Easily 100 years old. She wouldn’t be surprised if they were older!
Then, she shooed me away with the owner’s card and told me to email him some photos.
Now, I’ve heard some conflicting information about their origin and value.
I’m going to an appraiser next. Dennis at Spinning Wheel antiques in Taylors was kind enough to suggest bringing a photo, and he’d tell me whether it’s worth having them appraised or not. Very nice since he charges $100/hour. Thank you, sir!
In the meantime, I did get in touch with the antique repair shop owner. He looked a cell phone image for 30 seconds and guessed English pub chairs, circa 1925, worth $75 each. Not a fortune, but hey, they were free!
I forgot to ask him to clarify if he meant $75 in their current state, but I assumed he meant in better condition, with decent upholstery. He’s actually the one who referred me to the appraiser, so I suppose Dennis the man with the plan.
When I Google “English pub chairs”, I get all kinds of stuff. Not much looks like mine. I can’t help questioning the repair guy a smidgen. That’s why I want to double-check with the appraiser.
I do see a lot of “English side chairs” like the ones below that DO look like my chairs.
Is it just better marketing to call it a “side chair” instead of a “pub chair”? Maybe.
The eBay listing calls these “Side Chairs”. The leather portions of these chairs do have a similar shape to mine, but less ornate legs and no carving on the back.
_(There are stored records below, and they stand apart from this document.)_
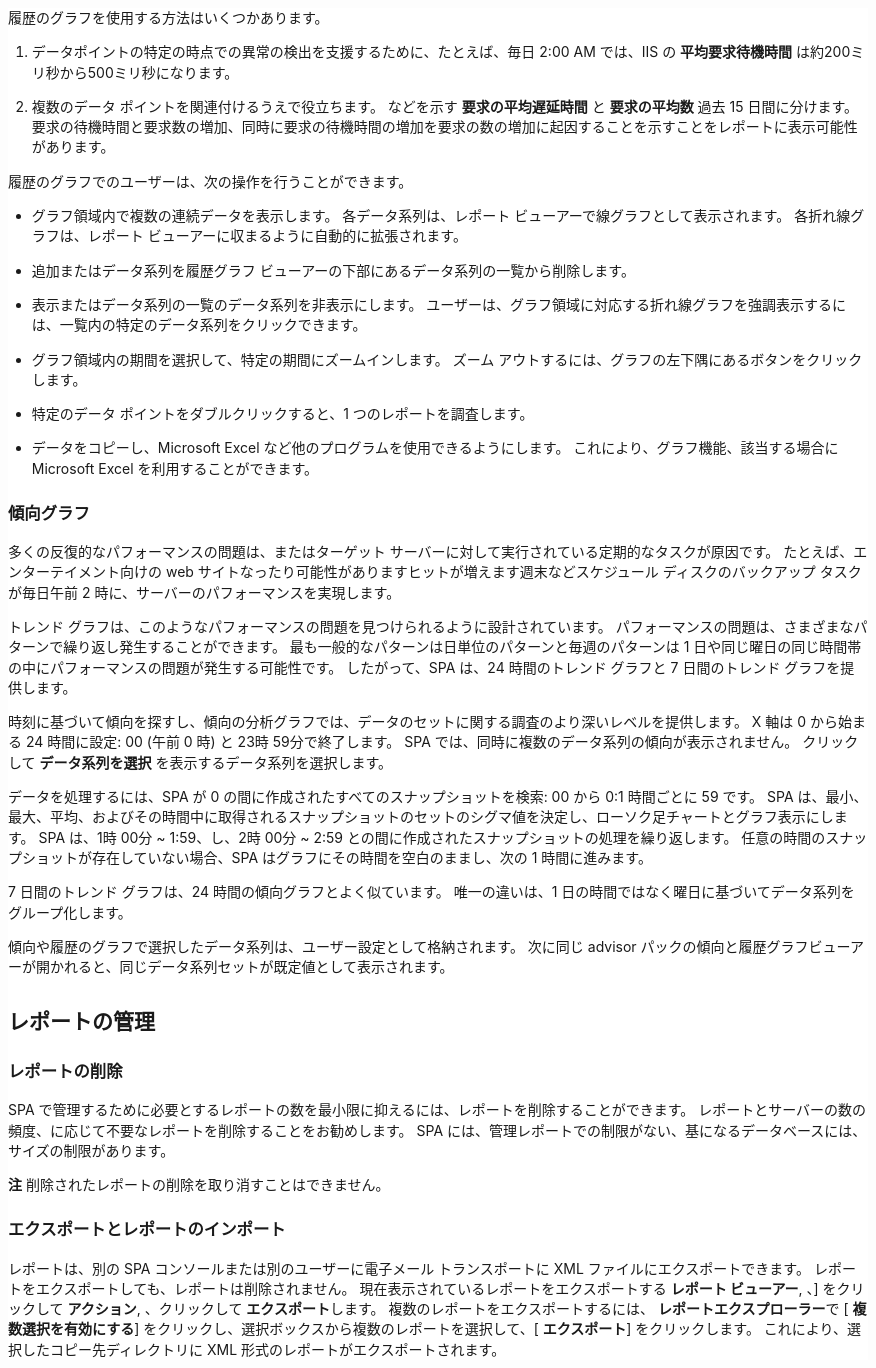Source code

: 履歴のグラフを使用する方法はいくつかあります。

1.  データポイントの特定の時点での異常の検出を支援するために、たとえば、毎日 2:00 AM では、IIS の **平均要求待機時間** は約200ミリ秒から500ミリ秒になります。

2.  複数のデータ ポイントを関連付けるうえで役立ちます。 などを示す **要求の平均遅延時間** と **要求の平均数** 過去 15 日間に分けます。 要求の待機時間と要求数の増加、同時に要求の待機時間の増加を要求の数の増加に起因することを示すことをレポートに表示可能性があります。

履歴のグラフでのユーザーは、次の操作を行うことができます。

* グラフ領域内で複数の連続データを表示します。 各データ系列は、レポート ビューアーで線グラフとして表示されます。 各折れ線グラフは、レポート ビューアーに収まるように自動的に拡張されます。

* 追加またはデータ系列を履歴グラフ ビューアーの下部にあるデータ系列の一覧から削除します。

* 表示またはデータ系列の一覧のデータ系列を非表示にします。 ユーザーは、グラフ領域に対応する折れ線グラフを強調表示するには、一覧内の特定のデータ系列をクリックできます。

* グラフ領域内の期間を選択して、特定の期間にズームインします。 ズーム アウトするには、グラフの左下隅にあるボタンをクリックします。

* 特定のデータ ポイントをダブルクリックすると、1 つのレポートを調査します。

* データをコピーし、Microsoft Excel など他のプログラムを使用できるようにします。 これにより、グラフ機能、該当する場合に Microsoft Excel を利用することができます。

### <a name="trend-charts"></a>傾向グラフ

多くの反復的なパフォーマンスの問題は、またはターゲット サーバーに対して実行されている定期的なタスクが原因です。 たとえば、エンターテイメント向けの web サイトなったり可能性がありますヒットが増えます週末などスケジュール ディスクのバックアップ タスクが毎日午前 2 時に、サーバーのパフォーマンスを実現します。

トレンド グラフは、このようなパフォーマンスの問題を見つけられるように設計されています。 パフォーマンスの問題は、さまざまなパターンで繰り返し発生することができます。 最も一般的なパターンは日単位のパターンと毎週のパターンは 1 日や同じ曜日の同じ時間帯の中にパフォーマンスの問題が発生する可能性です。 したがって、SPA は、24 時間のトレンド グラフと 7 日間のトレンド グラフを提供します。

時刻に基づいて傾向を探すし、傾向の分析グラフでは、データのセットに関する調査のより深いレベルを提供します。 X 軸は 0 から始まる 24 時間に設定: 00 (午前 0 時) と 23時 59分で終了します。 SPA では、同時に複数のデータ系列の傾向が表示されません。 クリックして **データ系列を選択** を表示するデータ系列を選択します。

データを処理するには、SPA が 0 の間に作成されたすべてのスナップショットを検索: 00 から 0:1 時間ごとに 59 です。 SPA は、最小、最大、平均、およびその時間中に取得されるスナップショットのセットのシグマ値を決定し、ローソク足チャートとグラフ表示にします。 SPA は、1時 00分 ~ 1:59、し、2時 00分 ~ 2:59 との間に作成されたスナップショットの処理を繰り返します。 任意の時間のスナップショットが存在していない場合、SPA はグラフにその時間を空白のままし、次の 1 時間に進みます。

7 日間のトレンド グラフは、24 時間の傾向グラフとよく似ています。 唯一の違いは、1 日の時間ではなく曜日に基づいてデータ系列をグループ化します。

傾向や履歴のグラフで選択したデータ系列は、ユーザー設定として格納されます。 次に同じ advisor パックの傾向と履歴グラフビューアーが開かれると、同じデータ系列セットが既定値として表示されます。

## <a name="managing-reports"></a>レポートの管理


### <a name="deleting-reports"></a>レポートの削除

SPA で管理するために必要とするレポートの数を最小限に抑えるには、レポートを削除することができます。 レポートとサーバーの数の頻度、に応じて不要なレポートを削除することをお勧めします。 SPA には、管理レポートでの制限がない、基になるデータベースには、サイズの制限があります。

**注** 削除されたレポートの削除を取り消すことはできません。



### <a name="exporting-and-importing-reports"></a>エクスポートとレポートのインポート

レポートは、別の SPA コンソールまたは別のユーザーに電子メール トランスポートに XML ファイルにエクスポートできます。 レポートをエクスポートしても、レポートは削除されません。 現在表示されているレポートをエクスポートする **レポート ビューアー**, 、] をクリックして **アクション**, 、クリックして **エクスポート**します。 複数のレポートをエクスポートするには、 **レポートエクスプローラー**で [ **複数選択を有効にする**] をクリックし、選択ボックスから複数のレポートを選択して、[ **エクスポート**] をクリックします。 これにより、選択したコピー先ディレクトリに XML 形式のレポートがエクスポートされます。
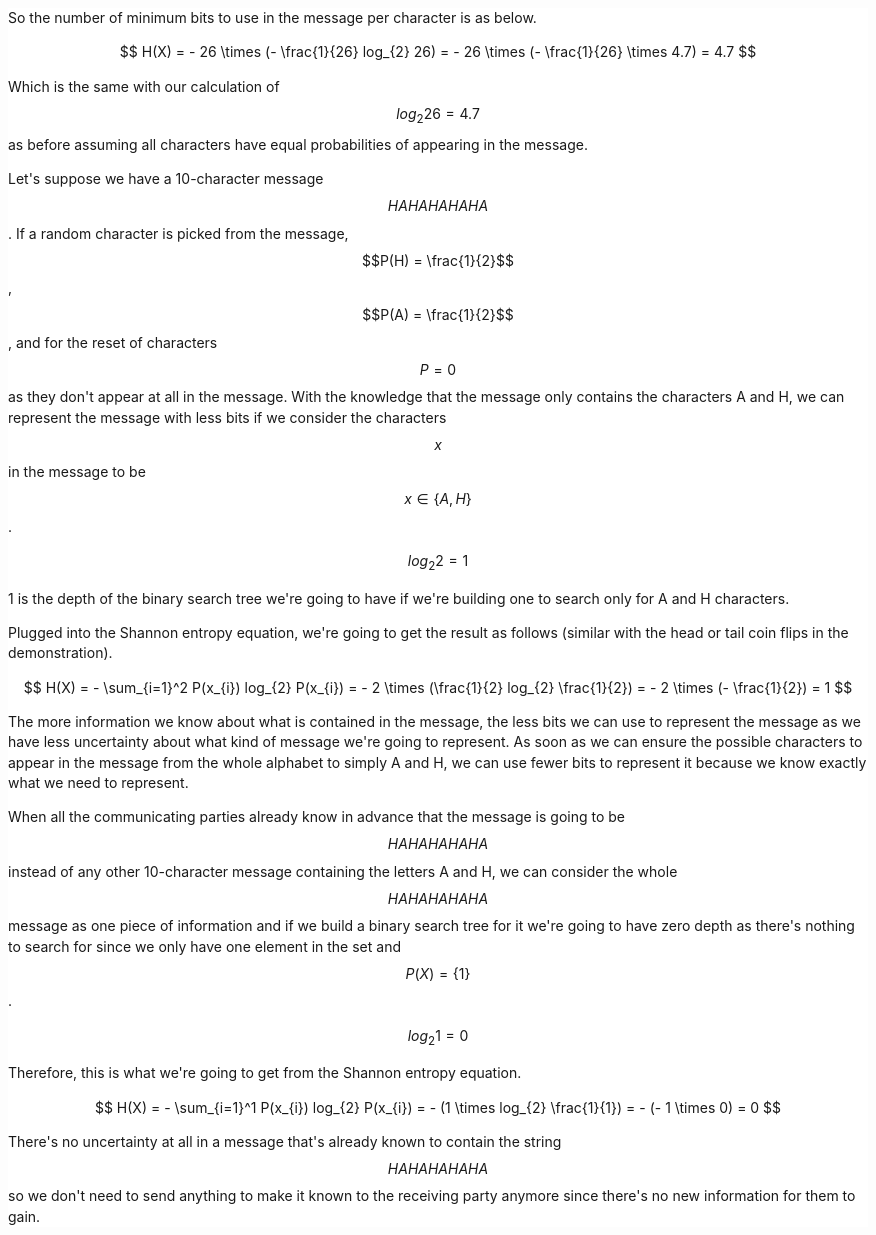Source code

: So the number of minimum bits to use in the message per character is as below.

$$
H(X) = - 26 \times (- \frac{1}{26} log_{2} 26) = - 26 \times (- \frac{1}{26} \times 4.7) = 4.7
$$

Which is the same with our calculation of $$log_{2} 26 = 4.7$$ as before assuming all characters have equal probabilities of appearing in the message.

Let's suppose we have a 10-character message $$HAHAHAHAHA$$. If a random character is picked from the message, $$P(H) = \frac{1}{2}$$, $$P(A) = \frac{1}{2}$$, and for the reset of characters $$P = 0$$ as they don't appear at all in the message. With the knowledge that the message only contains the characters A and H, we can represent the message with less bits if we consider the characters $$x$$ in the message to be $$x \in \{A, H\}$$.

$$
log_{2} 2 = 1
$$

1 is the depth of the binary search tree we're going to have if we're building one to search only for A and H characters.

Plugged into the Shannon entropy equation, we're going to get the result as follows (similar with the head or tail coin flips in the demonstration).

$$
H(X) = - \sum_{i=1}^2 P(x_{i}) log_{2} P(x_{i}) = - 2 \times (\frac{1}{2} log_{2} \frac{1}{2}) = - 2 \times (- \frac{1}{2}) = 1
$$

The more information we know about what is contained in the message, the less bits we can use to represent the message as we have less uncertainty about what kind of message we're going to represent. As soon as we can ensure the possible characters to appear in the message from the whole alphabet to simply A and H, we can use fewer bits to represent it because we know exactly what we need to represent.

When all the communicating parties already know in advance that the message is going to be $$HAHAHAHAHA$$ instead of any other 10-character message containing the letters A and H, we can consider the whole $$HAHAHAHAHA$$ message as one piece of information and if we build a binary search tree for it we're going to have zero depth as there's nothing to search for since we only have one element in the set and $$P(X) = \{1\}$$.

$$
log_{2} 1 = 0
$$

Therefore, this is what we're going to get from the Shannon entropy equation.

$$
H(X) = - \sum_{i=1}^1 P(x_{i}) log_{2} P(x_{i}) = - (1 \times log_{2} \frac{1}{1}) = - (- 1 \times 0) = 0
$$

There's no uncertainty at all in a message that's already known to contain the string $$HAHAHAHAHA$$ so we don't need to send anything to make it known to the receiving party anymore since there's no new information for them to gain.
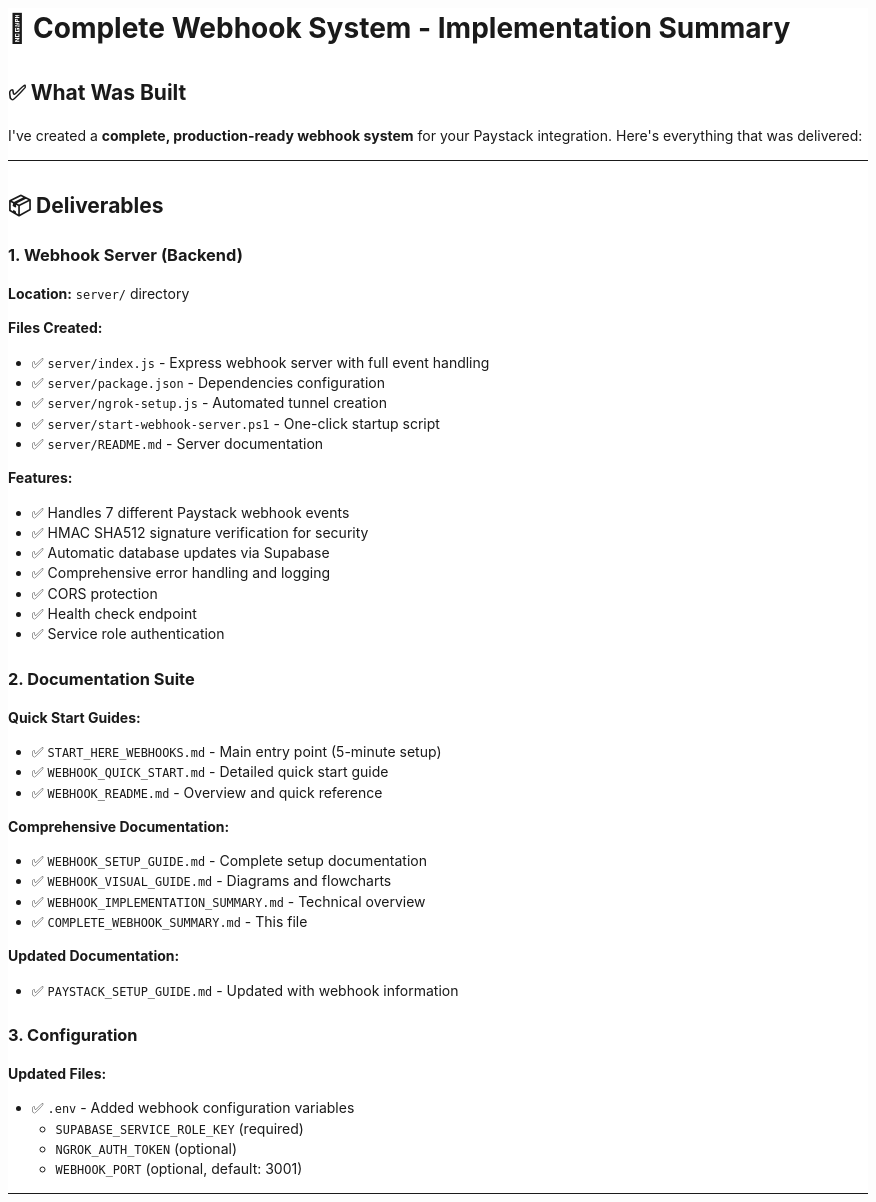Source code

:# 🎉 Complete Webhook System - Implementation Summary

## ✅ What Was Built

I've created a **complete, production-ready webhook system** for your Paystack integration. Here's everything that was delivered:

---

## 📦 Deliverables

### 1. Webhook Server (Backend)

**Location:** `server/` directory

**Files Created:**
- ✅ `server/index.js` - Express webhook server with full event handling
- ✅ `server/package.json` - Dependencies configuration
- ✅ `server/ngrok-setup.js` - Automated tunnel creation
- ✅ `server/start-webhook-server.ps1` - One-click startup script
- ✅ `server/README.md` - Server documentation

**Features:**
- ✅ Handles 7 different Paystack webhook events
- ✅ HMAC SHA512 signature verification for security
- ✅ Automatic database updates via Supabase
- ✅ Comprehensive error handling and logging
- ✅ CORS protection
- ✅ Health check endpoint
- ✅ Service role authentication

### 2. Documentation Suite

**Quick Start Guides:**
- ✅ `START_HERE_WEBHOOKS.md` - Main entry point (5-minute setup)
- ✅ `WEBHOOK_QUICK_START.md` - Detailed quick start guide
- ✅ `WEBHOOK_README.md` - Overview and quick reference

**Comprehensive Documentation:**
- ✅ `WEBHOOK_SETUP_GUIDE.md` - Complete setup documentation
- ✅ `WEBHOOK_VISUAL_GUIDE.md` - Diagrams and flowcharts
- ✅ `WEBHOOK_IMPLEMENTATION_SUMMARY.md` - Technical overview
- ✅ `COMPLETE_WEBHOOK_SUMMARY.md` - This file

**Updated Documentation:**
- ✅ `PAYSTACK_SETUP_GUIDE.md` - Updated with webhook information

### 3. Configuration

**Updated Files:**
- ✅ `.env` - Added webhook configuration variables
  - `SUPABASE_SERVICE_ROLE_KEY` (required)
  - `NGROK_AUTH_TOKEN` (optional)
  - `WEBHOOK_PORT` (optional, default: 3001)

---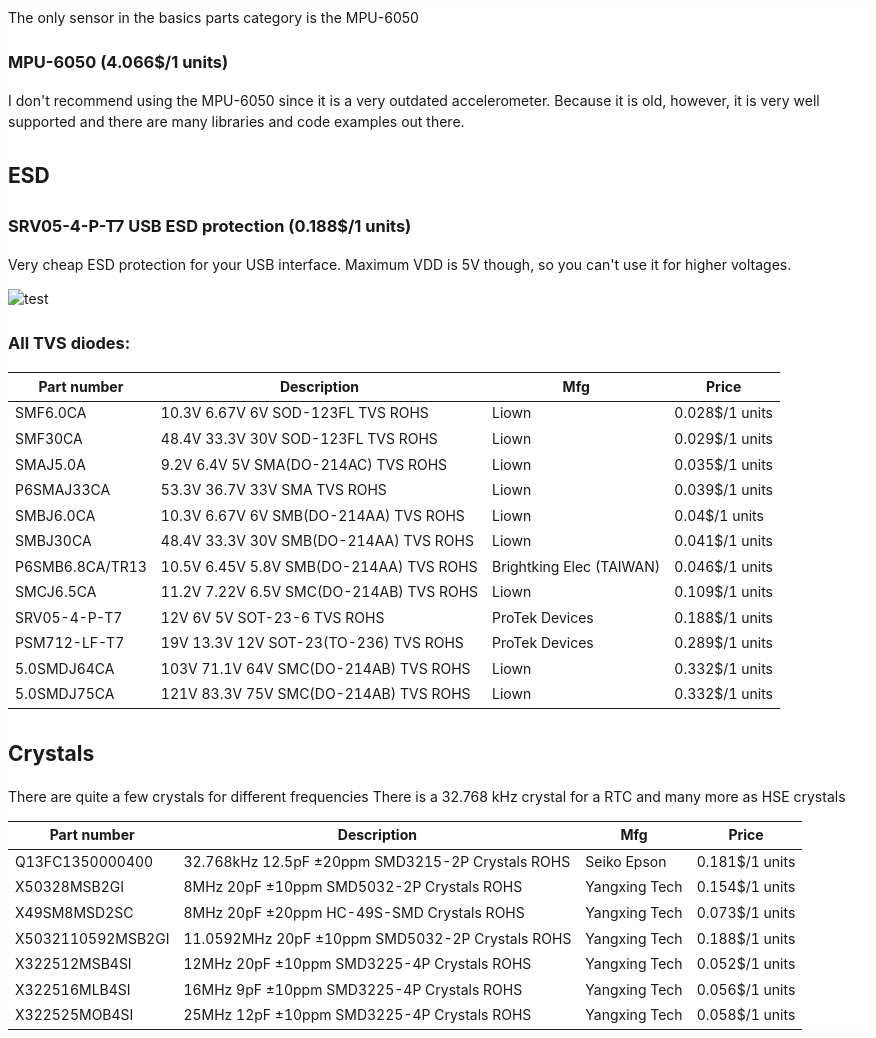 The only sensor in the basics parts category is the MPU-6050

### MPU-6050 (4.066$/1 units)

I don't recommend using the MPU-6050 since it is a very outdated accelerometer. Because it is old, however, it is very well supported and there are many libraries and code examples out there.

## ESD

### SRV05-4-P-T7 USB ESD protection (0.188$/1 units)

Very cheap ESD protection for your USB interface. Maximum VDD is 5V though, so you can't use it for higher voltages.

![test](https://assets.lcsc.com/images/lcsc/96x96/20180914_ProTek-Devices-SRV05-4-P-T7_C85364_front_10.jpg)

### All TVS diodes:

| Part number     | Description                             | Mfg                      | Price          |
| --------------- | --------------------------------------- | ------------------------ | -------------- |
| SMF6.0CA        | 10.3V 6.67V 6V SOD-123FL TVS ROHS       | Liown                    | 0.028$/1 units |
| SMF30CA         | 48.4V 33.3V 30V SOD-123FL TVS ROHS      | Liown                    | 0.029$/1 units |
| SMAJ5.0A        | 9.2V 6.4V 5V SMA(DO-214AC) TVS ROHS     | Liown                    | 0.035$/1 units |
| P6SMAJ33CA      | 53.3V 36.7V 33V SMA TVS ROHS            | Liown                    | 0.039$/1 units |
| SMBJ6.0CA       | 10.3V 6.67V 6V SMB(DO-214AA) TVS ROHS   | Liown                    | 0.04$/1 units  |
| SMBJ30CA        | 48.4V 33.3V 30V SMB(DO-214AA) TVS ROHS  | Liown                    | 0.041$/1 units |
| P6SMB6.8CA/TR13 | 10.5V 6.45V 5.8V SMB(DO-214AA) TVS ROHS | Brightking Elec (TAIWAN) | 0.046$/1 units |
| SMCJ6.5CA       | 11.2V 7.22V 6.5V SMC(DO-214AB) TVS ROHS | Liown                    | 0.109$/1 units |
| SRV05-4-P-T7    | 12V 6V 5V SOT-23-6 TVS ROHS             | ProTek Devices           | 0.188$/1 units |
| PSM712-LF-T7    | 19V 13.3V 12V SOT-23(TO-236) TVS ROHS   | ProTek Devices           | 0.289$/1 units |
| 5.0SMDJ64CA     | 103V 71.1V 64V SMC(DO-214AB) TVS ROHS   | Liown                    | 0.332$/1 units |
| 5.0SMDJ75CA     | 121V 83.3V 75V SMC(DO-214AB) TVS ROHS   | Liown                    | 0.332$/1 units |

## Crystals

There are quite a few crystals for different frequencies
There is a 32.768 kHz crystal for a RTC and many more as HSE crystals

| Part number       | Description                                      | Mfg           | Price          |
| ----------------- | ------------------------------------------------ | ------------- | -------------- |
| Q13FC1350000400   | 32.768kHz 12.5pF ±20ppm SMD3215-2P Crystals ROHS | Seiko Epson   | 0.181$/1 units |
| X50328MSB2GI      | 8MHz 20pF ±10ppm SMD5032-2P Crystals ROHS        | Yangxing Tech | 0.154$/1 units |
| X49SM8MSD2SC      | 8MHz 20pF ±20ppm HC-49S-SMD Crystals ROHS        | Yangxing Tech | 0.073$/1 units |
| X5032110592MSB2GI | 11.0592MHz 20pF ±10ppm SMD5032-2P Crystals ROHS  | Yangxing Tech | 0.188$/1 units |
| X322512MSB4SI     | 12MHz 20pF ±10ppm SMD3225-4P Crystals ROHS       | Yangxing Tech | 0.052$/1 units |
| X322516MLB4SI     | 16MHz 9pF ±10ppm SMD3225-4P Crystals ROHS        | Yangxing Tech | 0.056$/1 units |
| X322525MOB4SI     | 25MHz 12pF ±10ppm SMD3225-4P Crystals ROHS       | Yangxing Tech | 0.058$/1 units |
The English chairs above, with original leather in great condition, list for $1600. These are the closest image I’ve seen to mine.
Although overall silhouette is similar, I see differences. The carving is less ornate. The tacks appear smaller (at least in the photo). They are missing the bowed seat.
Another friend Erin, a designer with super-cool store, Circa Makers and Merchants, had guessed Jacobean (English) or Spanish Revival.
(BTW, check out her cute store… https://www.facebook.com/CircaEasley/about)
Hard to say what style these chairs are!
Look what’s selling online, and you’ll see what I mean!
This set of chairs has the huge brass tacks like mine. The set, with shabby but un-torn backs, is only selling for $325. They’re Spanish, but price-wise, that’s about $55 per chair, so it’s close to the price I was given. They have pretty minimal carving though.
On the other hand, this pair of Spanish revival chairs is selling for $1800! That’s almost 2 grand! They have the original velvet upholstery in good condition, so obviously, that’s a huge bonus.
Nevertheless, I’d expect that if they had been reupholstered at some point, they’d have to be worth more than $75!
Obviously, I don’t expect to sell my chairs for $1500 with the worn-out leather. This is not my Antiques Roadshow moment of glory. lol
Still I’m curious about the heck they really are! And I’m curious what they’d be worth reupholstered.
My husband is dying to tackle this upholstery project. I say, have at it! I can snag some solid upholstery remnant (fabric) for next to nothing.
If he thinks it’s a fun weekend project, then it was worth saving them just for his entertainment.
And even though he’s not a pro, I imagine it’ll still be a huge improvement!
Plus, we saved a little piece of history.
For comparison, what new chairs can you buy for $75?
If mine had good fabric, even if the ornate style isn’t your taste, which chairs would you say have more value?
These new Walmart chairs are OK. I could see myself buying them… so my kids don’t ruin my antique, upholstered dining chairs. (You had to see that one coming.)
In 10-20 years, the Walmart chairs will be a scratched-up, rickety mess – someone will leave them on the side of the road. But I won’t be picking those up!
In the same time frame, these old English chairs should be going strong, assuming they aren’t abused.
When I was in England, I observed the British generally appreciate things that are old. They don’t chuck useful things just because they’re a couple of years old. Yes, I saw some shabbiness… but I liked it. It seemed so much less wasteful.
Here in the US, we like things to be new, shiny, and usually plastic. When I got home, I started looking at all the plastic everywhere. I can’t help but view the world a little differently now.